**Consigna:**
Reproduce el fragmento del texto sobre la Ciudad de México desde "En estos días" hasta "16 de Septiembre.", ambos incluidos, y sustituye "canoa" por "trajinera".

**Texto fuente:**
————————
Dr. Héctor Zagal
Profesor Investigador de la Facultad de Filosofía
Universidad Panamericana
SNI II

 

Quienes vivimos en la CDMX no exageramos cuando decimos que la ciudad es un caos: el tráfico, el metro en hora pico, las marchas, las inundaciones, la mala calidad del aire, la creciente convivencia de ciclistas con los automóviles, los puestos ambulantes de comida. Todo en un cambio constante. Una misma calle puede ser librería, tianguis de artesanías o paso solitario. Una plaza es salón de baile. Una esquina es escenario musical. Un lago puede ser un cine. Depende del día y del horario. La ciudad es compleja porque tiene vida. Tiene ciclos, anhelos, límites que se transforman una y otra vez. La convivencia de espacios implica, también, la convivencia de personas de todo tipo.

En estos días de contingencia, pienso en los paseos que a veces podía dar en el centro histórico de la ciudad de México. Recuerdo el rugido de la entrada de metro Bellas Artes, el cruce peatonal al pie de la Torre Latinoamericana, el ajetreo de la calle de Madero, la bandera ondeando en el cielo azul, la imponencia de la Catedral, el silencio del Templo Mayor. Se me vienen a la mente los ríos de gente, que muchas veces se cortan en remolinos antes de seguir su paso. Pienso en cómo estos ríos humanos han reemplazado a los antiguos ríos que corrían por el centro. ¿Se imaginan poder tomar una canoa para transportarse en lugar de un bicitaxi? Antes del reinado del asfalto, se podía recorrer la Acequia Real, canal que conectaba con el de la Viga por la actual calle de Corregidora, pasando delante del Antiguo Palacio del Ayuntamiento, y que corría por la actual calle 16 de Septiembre.
————————
**Datos para revisión:**

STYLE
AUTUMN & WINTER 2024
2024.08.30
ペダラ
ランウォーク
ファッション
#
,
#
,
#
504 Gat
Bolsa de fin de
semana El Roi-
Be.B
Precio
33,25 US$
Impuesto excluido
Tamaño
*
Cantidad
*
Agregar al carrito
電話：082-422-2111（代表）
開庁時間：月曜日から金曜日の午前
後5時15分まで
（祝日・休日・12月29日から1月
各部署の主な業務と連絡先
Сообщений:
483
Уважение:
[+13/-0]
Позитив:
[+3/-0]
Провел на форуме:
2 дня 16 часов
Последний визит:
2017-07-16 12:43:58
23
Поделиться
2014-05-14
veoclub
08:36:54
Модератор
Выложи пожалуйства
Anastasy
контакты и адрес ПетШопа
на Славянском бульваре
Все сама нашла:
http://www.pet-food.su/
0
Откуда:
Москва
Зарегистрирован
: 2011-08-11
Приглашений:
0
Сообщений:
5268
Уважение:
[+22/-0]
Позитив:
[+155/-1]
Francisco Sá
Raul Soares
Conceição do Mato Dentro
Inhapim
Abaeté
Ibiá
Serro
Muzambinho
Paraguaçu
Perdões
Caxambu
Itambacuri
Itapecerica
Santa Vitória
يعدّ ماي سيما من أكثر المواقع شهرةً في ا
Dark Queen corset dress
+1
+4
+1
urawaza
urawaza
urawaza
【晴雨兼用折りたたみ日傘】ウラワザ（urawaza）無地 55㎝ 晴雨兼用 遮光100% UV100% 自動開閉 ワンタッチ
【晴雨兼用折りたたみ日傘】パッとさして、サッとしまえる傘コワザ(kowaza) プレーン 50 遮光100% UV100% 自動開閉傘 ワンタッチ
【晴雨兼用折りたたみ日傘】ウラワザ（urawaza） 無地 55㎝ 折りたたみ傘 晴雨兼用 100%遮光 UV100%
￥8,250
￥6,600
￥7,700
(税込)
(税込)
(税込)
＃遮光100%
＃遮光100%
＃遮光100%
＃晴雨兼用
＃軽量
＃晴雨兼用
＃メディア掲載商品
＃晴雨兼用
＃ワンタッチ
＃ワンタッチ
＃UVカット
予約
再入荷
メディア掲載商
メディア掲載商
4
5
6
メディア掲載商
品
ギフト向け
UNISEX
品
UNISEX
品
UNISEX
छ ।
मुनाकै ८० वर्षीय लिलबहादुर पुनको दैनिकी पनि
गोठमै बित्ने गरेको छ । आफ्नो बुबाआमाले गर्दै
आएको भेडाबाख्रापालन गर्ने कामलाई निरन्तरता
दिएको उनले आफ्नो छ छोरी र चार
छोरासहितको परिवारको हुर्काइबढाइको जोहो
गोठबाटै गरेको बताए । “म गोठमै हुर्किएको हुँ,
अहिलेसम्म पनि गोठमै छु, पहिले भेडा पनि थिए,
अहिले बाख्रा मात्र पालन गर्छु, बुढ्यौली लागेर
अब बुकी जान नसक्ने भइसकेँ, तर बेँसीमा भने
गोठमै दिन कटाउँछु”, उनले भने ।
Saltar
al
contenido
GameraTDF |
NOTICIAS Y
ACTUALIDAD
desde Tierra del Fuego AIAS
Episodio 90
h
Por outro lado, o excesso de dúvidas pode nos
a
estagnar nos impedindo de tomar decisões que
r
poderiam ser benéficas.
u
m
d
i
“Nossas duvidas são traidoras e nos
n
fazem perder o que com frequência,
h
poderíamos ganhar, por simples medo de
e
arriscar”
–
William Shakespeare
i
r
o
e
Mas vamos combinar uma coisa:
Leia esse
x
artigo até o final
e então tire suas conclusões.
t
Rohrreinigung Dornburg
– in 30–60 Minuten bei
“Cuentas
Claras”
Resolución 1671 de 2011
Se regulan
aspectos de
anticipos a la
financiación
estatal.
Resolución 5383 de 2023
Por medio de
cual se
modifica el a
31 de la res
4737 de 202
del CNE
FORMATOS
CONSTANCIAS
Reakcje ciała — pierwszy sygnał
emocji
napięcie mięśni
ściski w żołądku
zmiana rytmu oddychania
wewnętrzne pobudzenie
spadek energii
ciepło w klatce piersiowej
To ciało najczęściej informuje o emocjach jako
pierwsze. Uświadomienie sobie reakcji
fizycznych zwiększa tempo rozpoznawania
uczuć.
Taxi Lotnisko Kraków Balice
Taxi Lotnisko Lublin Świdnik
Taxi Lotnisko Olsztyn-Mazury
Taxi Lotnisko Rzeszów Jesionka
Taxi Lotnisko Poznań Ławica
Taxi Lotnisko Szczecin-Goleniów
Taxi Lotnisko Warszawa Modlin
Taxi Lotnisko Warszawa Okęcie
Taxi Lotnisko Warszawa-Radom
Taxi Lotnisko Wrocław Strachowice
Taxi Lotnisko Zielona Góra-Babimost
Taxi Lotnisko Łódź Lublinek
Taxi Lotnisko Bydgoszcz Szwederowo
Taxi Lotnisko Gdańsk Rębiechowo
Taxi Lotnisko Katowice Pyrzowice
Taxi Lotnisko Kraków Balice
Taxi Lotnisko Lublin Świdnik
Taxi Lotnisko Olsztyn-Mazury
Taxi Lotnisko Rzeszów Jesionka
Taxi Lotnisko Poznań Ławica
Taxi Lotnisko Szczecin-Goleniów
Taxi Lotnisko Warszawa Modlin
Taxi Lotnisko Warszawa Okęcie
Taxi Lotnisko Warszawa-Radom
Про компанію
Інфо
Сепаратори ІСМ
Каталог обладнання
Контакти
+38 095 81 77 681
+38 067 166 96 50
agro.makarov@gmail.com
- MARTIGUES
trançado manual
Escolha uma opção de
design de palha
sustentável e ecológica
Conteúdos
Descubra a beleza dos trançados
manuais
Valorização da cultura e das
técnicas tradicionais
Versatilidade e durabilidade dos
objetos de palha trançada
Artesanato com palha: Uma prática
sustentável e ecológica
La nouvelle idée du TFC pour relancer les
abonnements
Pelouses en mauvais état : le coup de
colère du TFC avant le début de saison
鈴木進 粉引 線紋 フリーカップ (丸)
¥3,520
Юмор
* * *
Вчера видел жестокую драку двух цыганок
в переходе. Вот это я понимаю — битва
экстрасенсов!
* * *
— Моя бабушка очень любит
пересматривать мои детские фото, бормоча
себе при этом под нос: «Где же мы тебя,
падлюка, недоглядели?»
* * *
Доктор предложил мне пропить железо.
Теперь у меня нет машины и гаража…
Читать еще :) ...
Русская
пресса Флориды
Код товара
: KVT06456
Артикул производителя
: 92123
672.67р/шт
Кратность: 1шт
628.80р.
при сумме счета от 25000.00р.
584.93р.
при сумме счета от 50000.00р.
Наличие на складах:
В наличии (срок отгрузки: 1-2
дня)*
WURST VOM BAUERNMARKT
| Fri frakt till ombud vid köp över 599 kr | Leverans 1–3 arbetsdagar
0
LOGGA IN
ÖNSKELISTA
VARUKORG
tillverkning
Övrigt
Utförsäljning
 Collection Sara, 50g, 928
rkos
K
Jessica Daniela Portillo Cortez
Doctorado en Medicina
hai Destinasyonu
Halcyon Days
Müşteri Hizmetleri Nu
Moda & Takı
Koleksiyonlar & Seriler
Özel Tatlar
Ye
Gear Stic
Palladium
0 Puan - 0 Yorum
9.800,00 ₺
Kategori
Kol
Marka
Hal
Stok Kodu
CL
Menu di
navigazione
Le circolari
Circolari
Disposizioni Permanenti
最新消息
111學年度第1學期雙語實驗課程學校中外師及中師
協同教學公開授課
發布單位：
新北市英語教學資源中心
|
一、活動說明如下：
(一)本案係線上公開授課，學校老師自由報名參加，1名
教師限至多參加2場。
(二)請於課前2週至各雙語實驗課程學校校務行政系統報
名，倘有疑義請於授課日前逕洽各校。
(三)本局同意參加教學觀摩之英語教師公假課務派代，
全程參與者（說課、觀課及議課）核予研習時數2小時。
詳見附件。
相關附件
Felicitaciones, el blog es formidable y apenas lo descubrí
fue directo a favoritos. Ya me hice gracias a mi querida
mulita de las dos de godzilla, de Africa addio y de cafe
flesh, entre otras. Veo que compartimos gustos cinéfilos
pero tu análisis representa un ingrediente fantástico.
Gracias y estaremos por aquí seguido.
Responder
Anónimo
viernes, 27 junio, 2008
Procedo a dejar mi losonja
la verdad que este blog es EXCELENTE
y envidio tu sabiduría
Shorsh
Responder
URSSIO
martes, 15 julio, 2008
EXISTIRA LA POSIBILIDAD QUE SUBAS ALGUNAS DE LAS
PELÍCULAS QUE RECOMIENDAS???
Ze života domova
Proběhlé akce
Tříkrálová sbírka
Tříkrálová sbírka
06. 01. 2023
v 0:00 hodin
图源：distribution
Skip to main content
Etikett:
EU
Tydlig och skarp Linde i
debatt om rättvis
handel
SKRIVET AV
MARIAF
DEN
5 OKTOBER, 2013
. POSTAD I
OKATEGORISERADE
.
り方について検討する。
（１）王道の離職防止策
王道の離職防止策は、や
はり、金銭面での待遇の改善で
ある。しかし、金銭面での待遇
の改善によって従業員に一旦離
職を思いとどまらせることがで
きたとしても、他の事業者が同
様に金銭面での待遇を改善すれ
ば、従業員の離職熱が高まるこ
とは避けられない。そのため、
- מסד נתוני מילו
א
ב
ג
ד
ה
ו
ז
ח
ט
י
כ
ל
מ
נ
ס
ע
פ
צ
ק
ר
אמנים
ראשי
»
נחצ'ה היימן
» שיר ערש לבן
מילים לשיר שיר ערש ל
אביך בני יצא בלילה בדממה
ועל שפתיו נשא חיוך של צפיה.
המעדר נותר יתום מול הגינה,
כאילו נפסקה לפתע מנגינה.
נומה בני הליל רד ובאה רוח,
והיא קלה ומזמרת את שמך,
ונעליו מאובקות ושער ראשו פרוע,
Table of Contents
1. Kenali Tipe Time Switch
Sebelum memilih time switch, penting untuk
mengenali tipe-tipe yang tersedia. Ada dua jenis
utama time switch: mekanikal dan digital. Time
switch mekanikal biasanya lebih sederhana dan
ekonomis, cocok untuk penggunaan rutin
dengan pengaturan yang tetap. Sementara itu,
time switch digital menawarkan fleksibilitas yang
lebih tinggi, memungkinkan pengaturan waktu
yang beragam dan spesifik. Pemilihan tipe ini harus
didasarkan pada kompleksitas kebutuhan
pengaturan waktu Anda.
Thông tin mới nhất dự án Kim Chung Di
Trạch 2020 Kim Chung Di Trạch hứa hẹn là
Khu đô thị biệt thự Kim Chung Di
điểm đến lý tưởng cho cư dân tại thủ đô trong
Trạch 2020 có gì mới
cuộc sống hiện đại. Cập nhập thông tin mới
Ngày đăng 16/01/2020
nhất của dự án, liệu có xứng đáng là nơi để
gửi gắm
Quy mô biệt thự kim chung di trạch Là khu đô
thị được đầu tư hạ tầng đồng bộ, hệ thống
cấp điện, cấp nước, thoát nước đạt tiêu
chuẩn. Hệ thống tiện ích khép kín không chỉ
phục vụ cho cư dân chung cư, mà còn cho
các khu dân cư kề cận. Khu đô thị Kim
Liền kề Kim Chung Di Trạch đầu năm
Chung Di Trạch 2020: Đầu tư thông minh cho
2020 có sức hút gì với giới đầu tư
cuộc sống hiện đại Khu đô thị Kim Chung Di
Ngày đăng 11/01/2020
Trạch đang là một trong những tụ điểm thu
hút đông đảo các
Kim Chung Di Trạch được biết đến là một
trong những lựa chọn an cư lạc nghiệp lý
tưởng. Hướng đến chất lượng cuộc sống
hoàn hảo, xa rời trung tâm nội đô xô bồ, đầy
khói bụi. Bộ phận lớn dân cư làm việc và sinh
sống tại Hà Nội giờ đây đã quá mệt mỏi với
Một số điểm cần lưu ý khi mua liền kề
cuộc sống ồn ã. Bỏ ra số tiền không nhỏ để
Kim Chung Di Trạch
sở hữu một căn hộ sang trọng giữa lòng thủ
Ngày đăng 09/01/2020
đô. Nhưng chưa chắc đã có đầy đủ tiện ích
————————
**Ejercicio resuelto:**
En estos días de contingencia, pienso en los paseos que a veces podía dar en el centro histórico de la ciudad de México. Recuerdo el rugido de la entrada de metro Bellas Artes, el cruce peatonal al pie de la Torre Latinoamericana, el ajetreo de la calle de Madero, la bandera ondeando en el cielo azul, la imponencia de la Catedral, el silencio del Templo Mayor. Se me vienen a la mente los ríos de gente, que muchas veces se cortan en remolinos antes de seguir su paso. Pienso en cómo estos ríos humanos han reemplazado a los antiguos ríos que corrían por el centro. ¿Se imaginan poder tomar una trajinera para transportarse en lugar de un bicitaxi? Antes del reinado del asfalto, se podía recorrer la Acequia Real, canal que conectaba con el de la Viga por la actual calle de Corregidora, pasando delante del Antiguo Palacio del Ayuntamiento, y que corría por la actual calle 16 de Septiembre.